By James Aaron Mangun, as originally posted at the Philippine Online Chronicles, Blog Watch
As the year began, there were several reports of deaths from indiscriminate firing of guns during New Year’s Eve celebrations. A month earlier, there were reports of the NAIA3 shootout that resulted in the death of a Zamboanga mayor, his family and a few others the shooting of attorney’s wife in Las Pinas. And most recently, a Chinese national was arrested in the parking lot of a Pasay casino when police found illegally acquired high powered firearms.
The violent nature of these news reports has brought feelings of shock, worry and fear to many citizens. Many fear that the continued proliferation of firearms will cause more crimes and violence. As a response, public leaders like Nancy Binay have called for stricter gun controls.
Earlier this month, the PNP has implemented Republic Act 10591, also known as the Comprehensive Firearms and Ammunition Regulation Act. The new law aims to curb the proliferation of illegal firearms through implementing much stricter requirements in applying for gun licenses. The law has also implemented three different types of licenses for those who wish to own firearms. First, one must secure a licensee to own even before buying a gun. Second, the firearm needs to be registered. Then if the applicant qualifies, a Permit to Carry (PTC) must be secured to allow them to carry their firearms outside their residence. The law also imposes stiffer penalties for those who fail to renew their licenses on time.
Heated public debates on gun ownership and crime rates have ensued between proponents of stringent gun controls and advocates of private gun ownership. The former believe that the proliferation of firearms is the major cause of increased crimes. They believe that by implementing stricter gun controls, if not an outright ban on firearms will reduce crime rates and violent crimes. But does reduced gun ownership reduce overall crime rates?
An independent researched paper published in 2007 by the Harvard Journal of Public Law titled “Would Banning Firearms Reduce Murder and Suicide” takes a look into this claim. The study, conducted by constitutional lawyer Don B. Kates and criminologist and professor Gary Mauser Ph.D. to examine if there was a correlation between gun ownership and crime rates. The researchers gathered and compared statistical data from different countries around the world and compared the murder and crime rates of countries with high gun ownership versus countries with lower gun ownership.
The study showed that countries that have stricter gun controls or that totally ban gun ownership do not necessarily have lower crime rates.

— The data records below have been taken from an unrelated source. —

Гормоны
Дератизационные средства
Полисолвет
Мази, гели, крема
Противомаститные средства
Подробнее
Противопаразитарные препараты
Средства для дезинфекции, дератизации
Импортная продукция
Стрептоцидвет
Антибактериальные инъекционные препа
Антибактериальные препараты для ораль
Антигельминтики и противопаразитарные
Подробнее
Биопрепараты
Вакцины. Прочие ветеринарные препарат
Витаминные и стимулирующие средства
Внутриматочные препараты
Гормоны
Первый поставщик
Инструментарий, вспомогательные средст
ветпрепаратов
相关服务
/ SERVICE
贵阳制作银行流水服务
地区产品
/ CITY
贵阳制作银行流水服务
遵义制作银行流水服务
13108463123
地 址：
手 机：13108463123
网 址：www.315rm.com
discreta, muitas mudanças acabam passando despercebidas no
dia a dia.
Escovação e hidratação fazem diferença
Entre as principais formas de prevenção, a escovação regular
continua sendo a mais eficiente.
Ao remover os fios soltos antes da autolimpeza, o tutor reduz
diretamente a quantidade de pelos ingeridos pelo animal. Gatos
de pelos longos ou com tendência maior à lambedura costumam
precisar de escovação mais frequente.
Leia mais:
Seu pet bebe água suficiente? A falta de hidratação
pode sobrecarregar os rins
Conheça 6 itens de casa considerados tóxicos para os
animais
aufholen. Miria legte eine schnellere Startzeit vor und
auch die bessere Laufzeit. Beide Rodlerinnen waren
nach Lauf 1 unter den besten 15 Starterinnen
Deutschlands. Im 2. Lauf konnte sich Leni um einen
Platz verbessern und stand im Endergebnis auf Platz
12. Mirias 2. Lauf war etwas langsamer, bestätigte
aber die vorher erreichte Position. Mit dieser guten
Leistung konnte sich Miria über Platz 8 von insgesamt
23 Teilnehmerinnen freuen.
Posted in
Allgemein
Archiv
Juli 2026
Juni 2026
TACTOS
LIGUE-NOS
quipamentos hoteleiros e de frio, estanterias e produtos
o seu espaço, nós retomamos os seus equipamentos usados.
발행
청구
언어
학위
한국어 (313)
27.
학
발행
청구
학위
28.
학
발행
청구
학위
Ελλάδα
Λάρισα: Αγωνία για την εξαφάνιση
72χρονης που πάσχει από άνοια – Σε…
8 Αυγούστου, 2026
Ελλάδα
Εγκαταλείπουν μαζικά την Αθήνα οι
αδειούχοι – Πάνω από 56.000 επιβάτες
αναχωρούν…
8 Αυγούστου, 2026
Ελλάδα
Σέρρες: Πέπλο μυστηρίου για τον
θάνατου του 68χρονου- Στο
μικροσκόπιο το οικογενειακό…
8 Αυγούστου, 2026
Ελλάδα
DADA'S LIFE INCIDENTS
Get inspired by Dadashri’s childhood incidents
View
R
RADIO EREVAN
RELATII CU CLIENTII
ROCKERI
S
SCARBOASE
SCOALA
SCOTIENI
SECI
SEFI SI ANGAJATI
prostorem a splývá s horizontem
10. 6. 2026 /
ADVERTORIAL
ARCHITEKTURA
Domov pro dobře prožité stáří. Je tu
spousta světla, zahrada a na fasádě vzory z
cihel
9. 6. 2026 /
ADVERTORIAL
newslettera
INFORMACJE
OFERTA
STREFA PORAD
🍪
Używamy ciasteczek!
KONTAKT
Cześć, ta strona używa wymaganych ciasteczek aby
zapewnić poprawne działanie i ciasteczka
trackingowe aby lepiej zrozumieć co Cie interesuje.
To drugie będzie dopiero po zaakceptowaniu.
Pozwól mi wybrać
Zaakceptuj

Among the developed countries listed on the study, countries that had the highest crime rates were Russia (30.6%), Estonia (22.2%), Latvia (18.2%), Lithuania (11.7%) and Belarus (10.4%). The countries aforementioned have very stringent laws on gun ownership. On the other hand, the United States, where gun ownership laws are more liberal, has a murder/crime rate of 7.8%, lower than other countries listed
A comparison was also made on the same study between countries in Western Europe. Norway, which has Europe’s highest gun ownership rates have a murder and crime rate of 0.81%, the region’s lowest. On the other hand, a country like the Netherlands, where gun ownership is restricted, has a crime and murder rate of 1.2%. And Luxembourg, where there is a complete ban on gun ownership, has a crime and murder rate of 9.01%.
The researchers further concluded that the study shows “observed correlations that nations with stringent gun controls tend to have much higher murder rates than nations that allow guns.” The statistics and data would make one wonder why doesn’t gun control have the desired effect of deterring crime and diminishing crime rates.
Another example of a country with failed gun control policy is Australia. As a response to the Port Arthur massacre in 1996, the Australian parliament passed a resolution implementing strict gun controls and a gun buyback program. The National Firearms Buyback Scheme of 1996 took over a total of 660,959 long arms, mostly semi automatic rifles and pump action shotguns. But crimes have also increased since 1996, such as armed robberies (69%), home invasions (21%) and assaults (28%).
The answer simply lies in the fact that a criminal is less likely to attack a person ready to defend himself than one who isn’t. A robber is less willing to break into someone’s home or property if he knows that the owners can defend themselves. In an environment of stringent gun controls, even criminals can gain access to firearms illegally despite such strict laws. But the average law-abiding citizen on the other hand is left defenceless, therefore making it easier for criminals to strike their victims.
Imposing heavier restrictions on gun ownership for law abiding citizens will not deter the proliferation of illegal firearms. Adding more red tape and bureaucracy to the process will make people less motivated in following due process for firearms registration. One way the PNP can deter illegal firearm ownership is by implementing much more efficient registration process. Full computerization for registration makes the process faster and allows the PNP to track legal firearms through its database. A more efficient control processes for law abiding citizens is far more effective in deterring crime and loose firearms, not more draconian controls.